What does "$\;0'\;$" mean in "Suppose $0$ and $0'$ are both additive identities for some vector space $V$"? This is out of Sheldon Axler's Linear Algebra Done Right, page 14:

Suppose $0$ and $0’$ are both additive identities for some vector space $V$.
  $$0’ = 0’ + 0 = 0 + 0’ = 0$$

I’m not sure what the book means by zero prime.  
 A: The book is just using $0'$ as a variable name, not as anything with a formal meaning. The implication of this variable name is that this new variable is related to $0$ - and, in context, the name emphasizes that $0'$ is an additive identity. The book could have just as well said:

Let $x,y\in V$ be additive identities, meaning that for all $z\in V$ we have $x+z=z+x=z$ and $y+z=z+y=z$. Then,
  $$x=x+y=y+x=y.$$

The conclusion, of course, is that $0'=0$, which largely justifies the naming.
A: It means a second additive identity i.e. another number such that any element $v \in V$ has the property $o' + v = v + o' = v$ as well as the regular additive identity $0 +v = v+0 = v$.
A: This is a standard technique usually used to prove that an object, if exists, is unique: if $a$ and $b$ are both that "something", then some reasoning based on the characteristics of that "something" would lead to the conclusion that $a = b$.
A: An additive identity is a element, $a$ so that $a +V = V+a=V$ for all $V$.

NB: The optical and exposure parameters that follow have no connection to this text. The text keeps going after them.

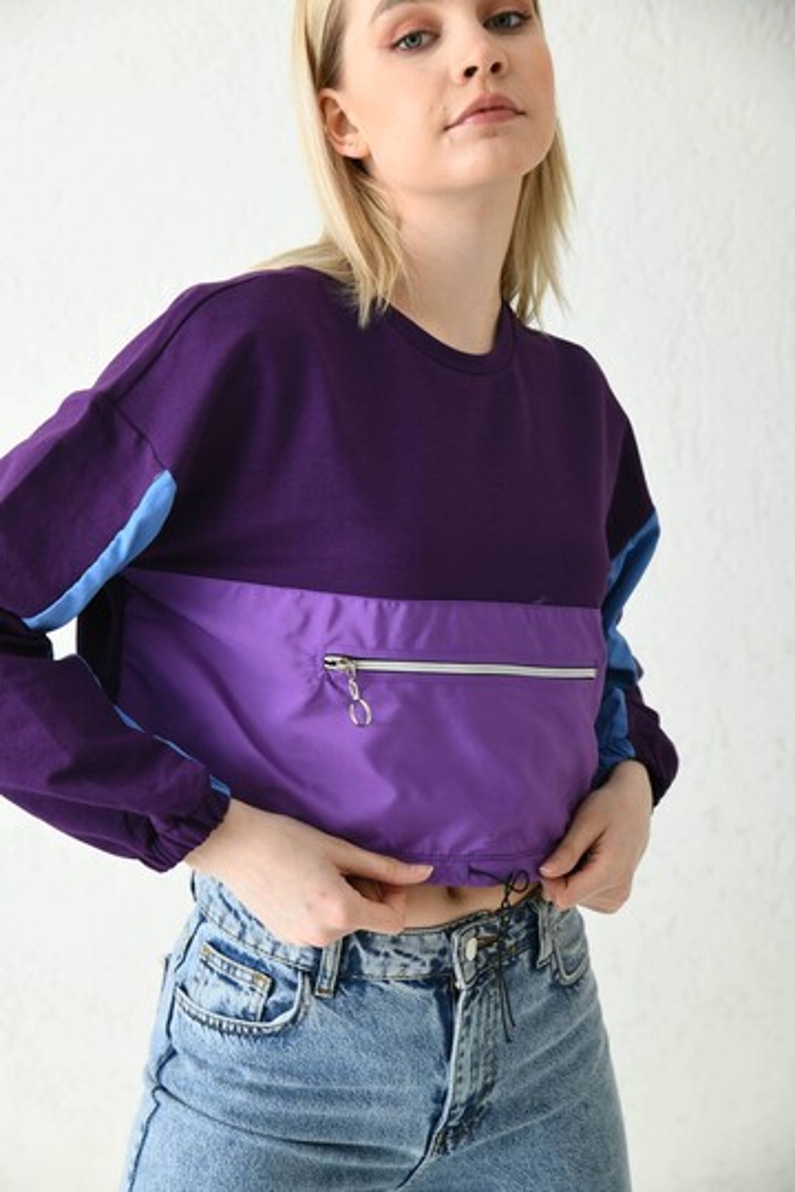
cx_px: 398
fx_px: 2186
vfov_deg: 30.5
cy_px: 596
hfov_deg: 20.6
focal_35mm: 66
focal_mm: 66
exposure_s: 1/160
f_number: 5.6
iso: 100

The claim is that there is such an element.  We give it a name.  We decided to give it the name "$0$".
But we only claimed there was one such element.  Can there were two or more?

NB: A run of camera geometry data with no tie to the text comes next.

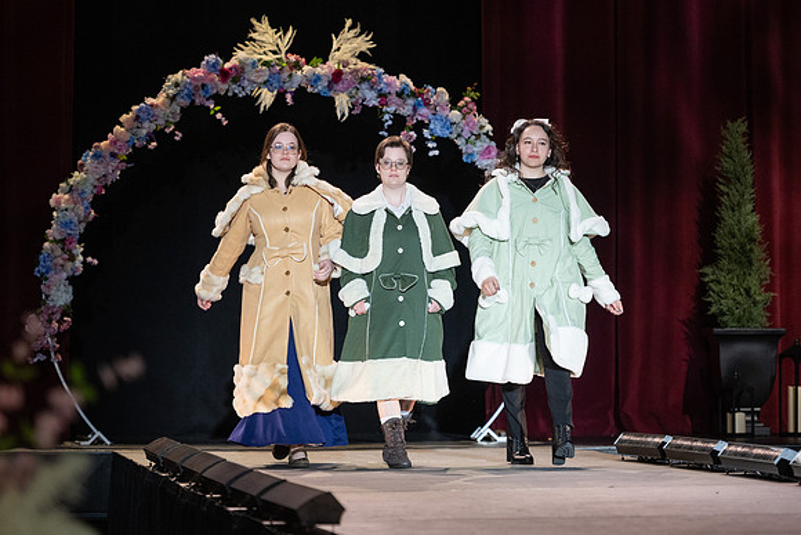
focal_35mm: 170
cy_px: 186
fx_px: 3788
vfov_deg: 8.1
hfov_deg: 12.1
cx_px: 415
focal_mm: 130
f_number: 2.8
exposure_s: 1/1000
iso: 800
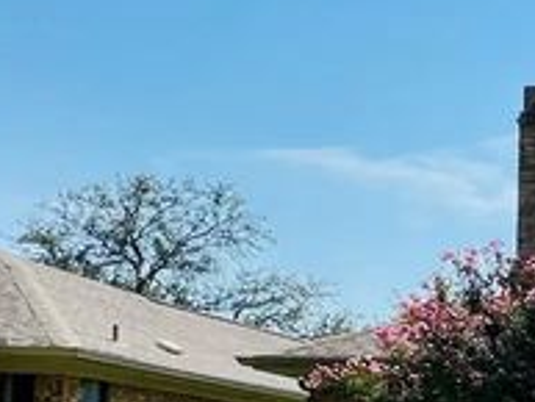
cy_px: 460
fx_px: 1067
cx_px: 987
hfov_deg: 19.8
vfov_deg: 20.2
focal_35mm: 69
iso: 32
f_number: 1.8
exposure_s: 1/1085
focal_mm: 1.57
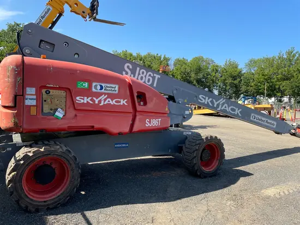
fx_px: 225
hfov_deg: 67.3
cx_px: 150
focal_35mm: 26
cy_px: 112
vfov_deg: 53.1
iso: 50
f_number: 1.6
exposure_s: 1/2212
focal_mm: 4.2
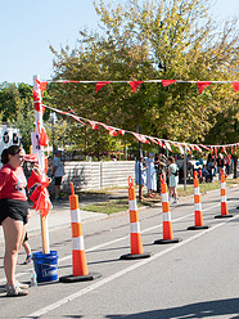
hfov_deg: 18.6
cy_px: 195
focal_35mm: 70
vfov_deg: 27.7
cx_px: 359
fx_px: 644
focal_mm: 24
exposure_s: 1/200
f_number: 10
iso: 250
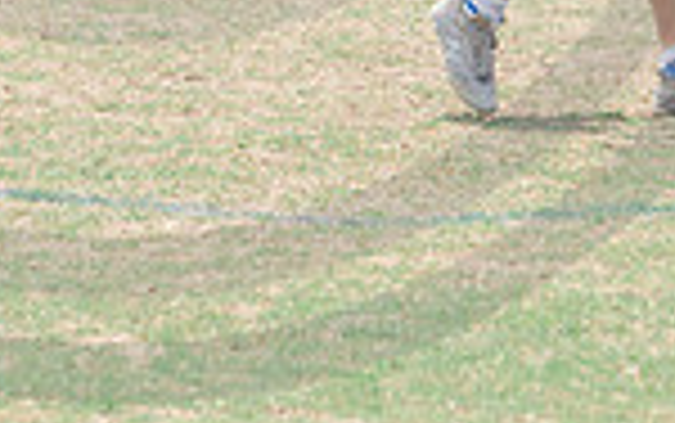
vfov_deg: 2.0
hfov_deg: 3.2
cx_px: 415
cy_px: -321
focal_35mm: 653
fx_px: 12022
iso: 400
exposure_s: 1/1600
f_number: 5
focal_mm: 135
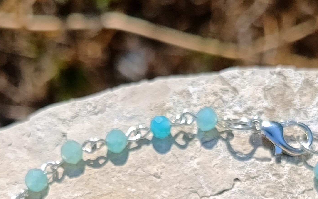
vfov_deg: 13.4
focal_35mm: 93
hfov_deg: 22.3
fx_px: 806
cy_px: 273
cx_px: 172
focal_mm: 5.24
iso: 50
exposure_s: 1/1040
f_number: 1.7
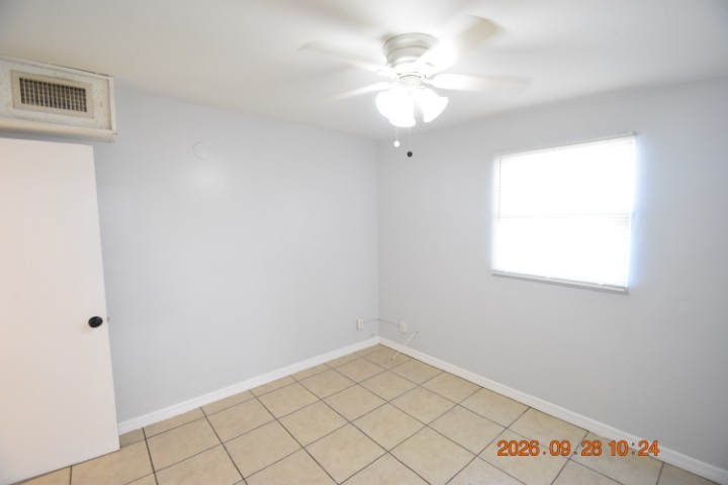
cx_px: 364
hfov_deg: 100.4
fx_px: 303
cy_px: 242
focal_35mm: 15
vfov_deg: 77.3
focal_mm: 10
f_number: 3.5
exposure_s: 1/60
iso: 1600
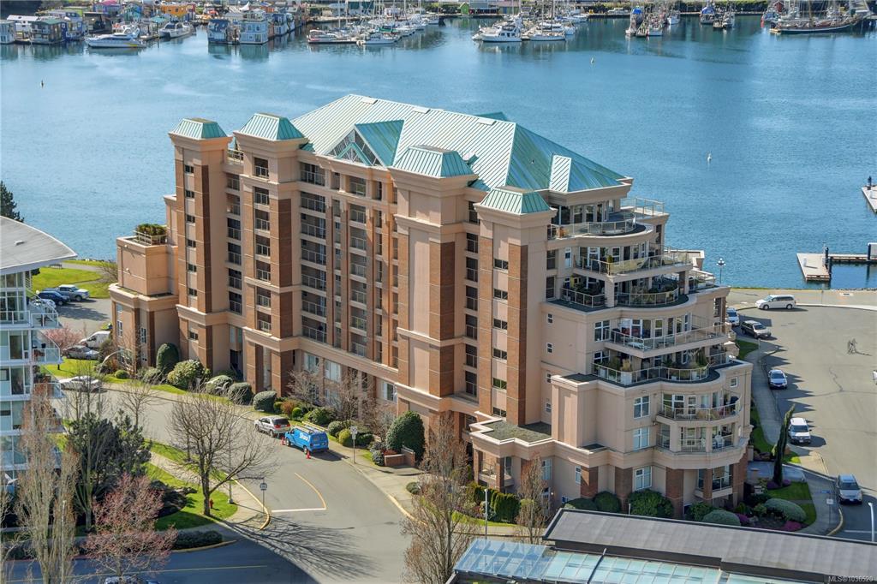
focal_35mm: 78
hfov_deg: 26.0
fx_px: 1899
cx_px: 438
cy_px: 292
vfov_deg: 17.5
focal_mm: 52
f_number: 7.1
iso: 250
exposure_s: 1/250
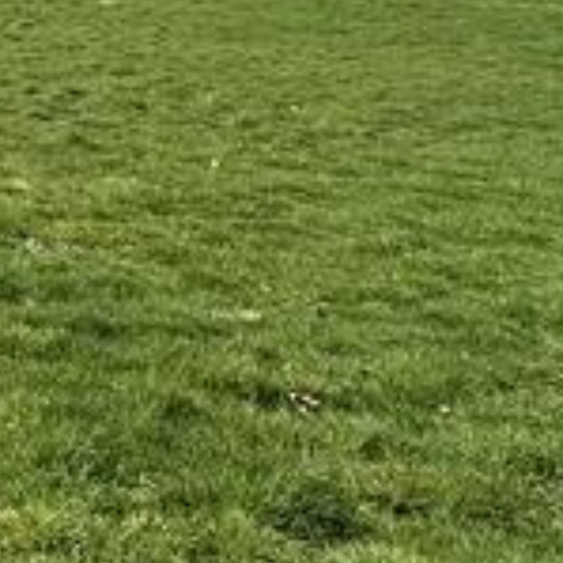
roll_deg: +0.4
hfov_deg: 14.9
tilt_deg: +1.8
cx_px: -691
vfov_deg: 17.9
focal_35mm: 85
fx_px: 1564
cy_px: -317
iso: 50
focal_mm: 2.22
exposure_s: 1/3509
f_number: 2.2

What if a friennd says:  Here I want you to meet someone:  I call him ZERO.  He's got the ability that $someone = someone + him = him + someone$; he's an additive identity.
Then at another party: A coworker says, Let me introduce you to a guy:  I call him ZILCH.  He's an additive identity.  He's got to special quality that if you take anyone then $him+ anyone = anyone +him = anyone$. Isn't that neat?

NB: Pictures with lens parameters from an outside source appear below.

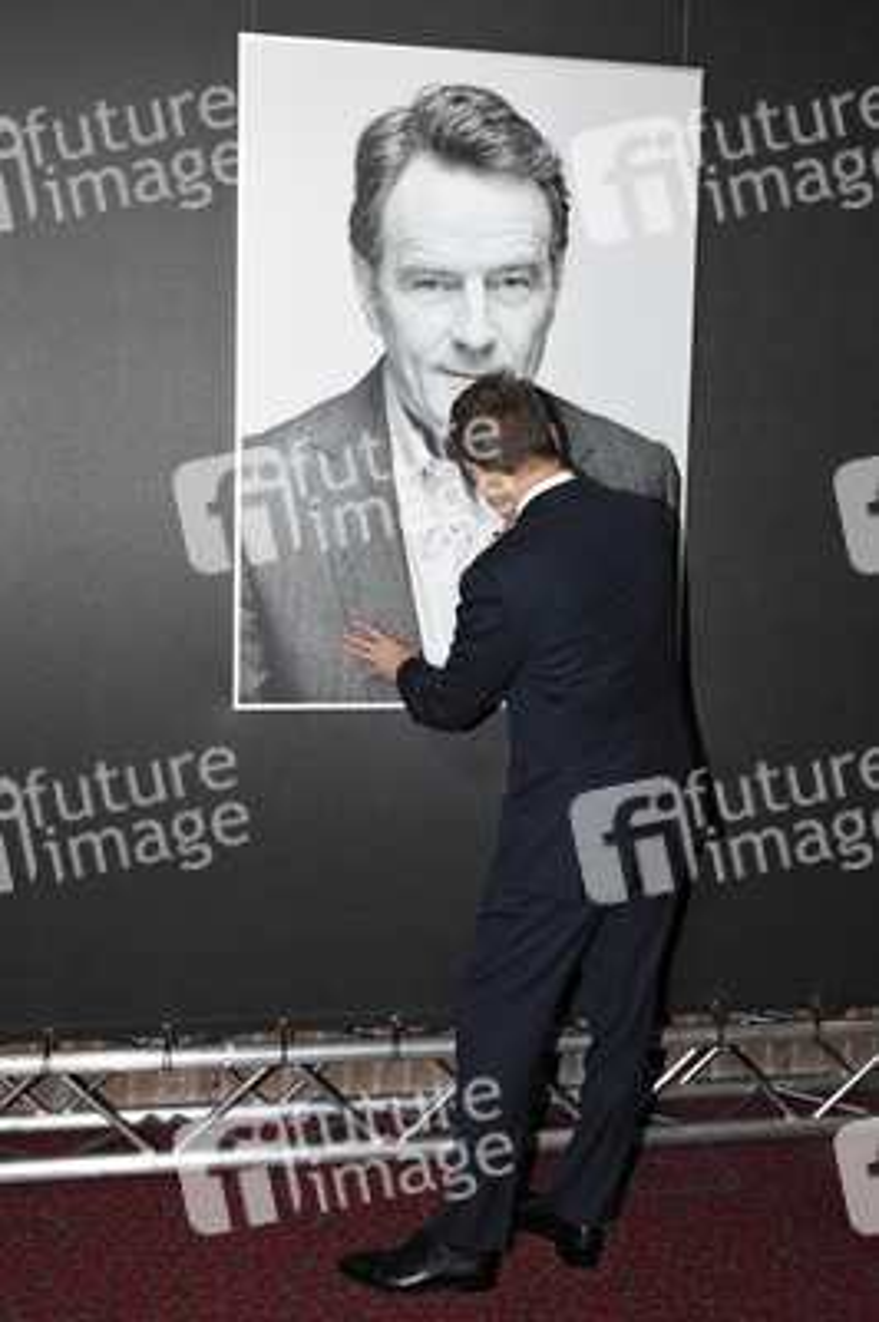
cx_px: 440
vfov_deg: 53.2
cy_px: 661
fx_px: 1321
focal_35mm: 36
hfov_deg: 36.8
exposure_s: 1/160
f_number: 7.1
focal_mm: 24
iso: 1600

And you say: Hey, I met an additive identity a while back named ZERO; was that you?  And ZILCH says maybe, I get around a lot.  Maybe it was another additive identity.  There might be many of us.
And you say .... no, there's only one additive identity.  I mean you are ZILCH, right.  ANd since ZERO is an additive identity then ZILCH = ZILCH + ZERO, right?  But you, ZILCH, are also an additive identity.  So ZILCH + ZERO = ZERO.  So ZILCH = ZERO.  It was you.  You are the only additive identity in the world.   When it comes to additive identities; There Can Only Be One! (or, er, maybe I should say...  There Can Only Be ZERO!)
.....
Okay.... I'm being silly.
But to your book.  So what if there we imagined there were possibly two additive identities.
The book choose:  Let's take an additive identity.  Let's give it a name.  Let's call it "$0$".
Now lets take an additive identity.  It might be the same one (in fact we'll prove it must be) but (for now we'll assume) it might be a different one. Let's give it a name. We can't name it "$0$"; that name is taken.  So let's name it "$0'$".  The "prime" is only so we can tell these (potentially) two additive identities apart.
But as they are both additive identities we have:
$0' = 0' + 0 = 0$.  SO $0$ and $0'$ must be the same thing and they are just different names for the same value.  It's ZERO.  The same zero we've known for years and took for granted.  It's just that now, we are giving him a full examination.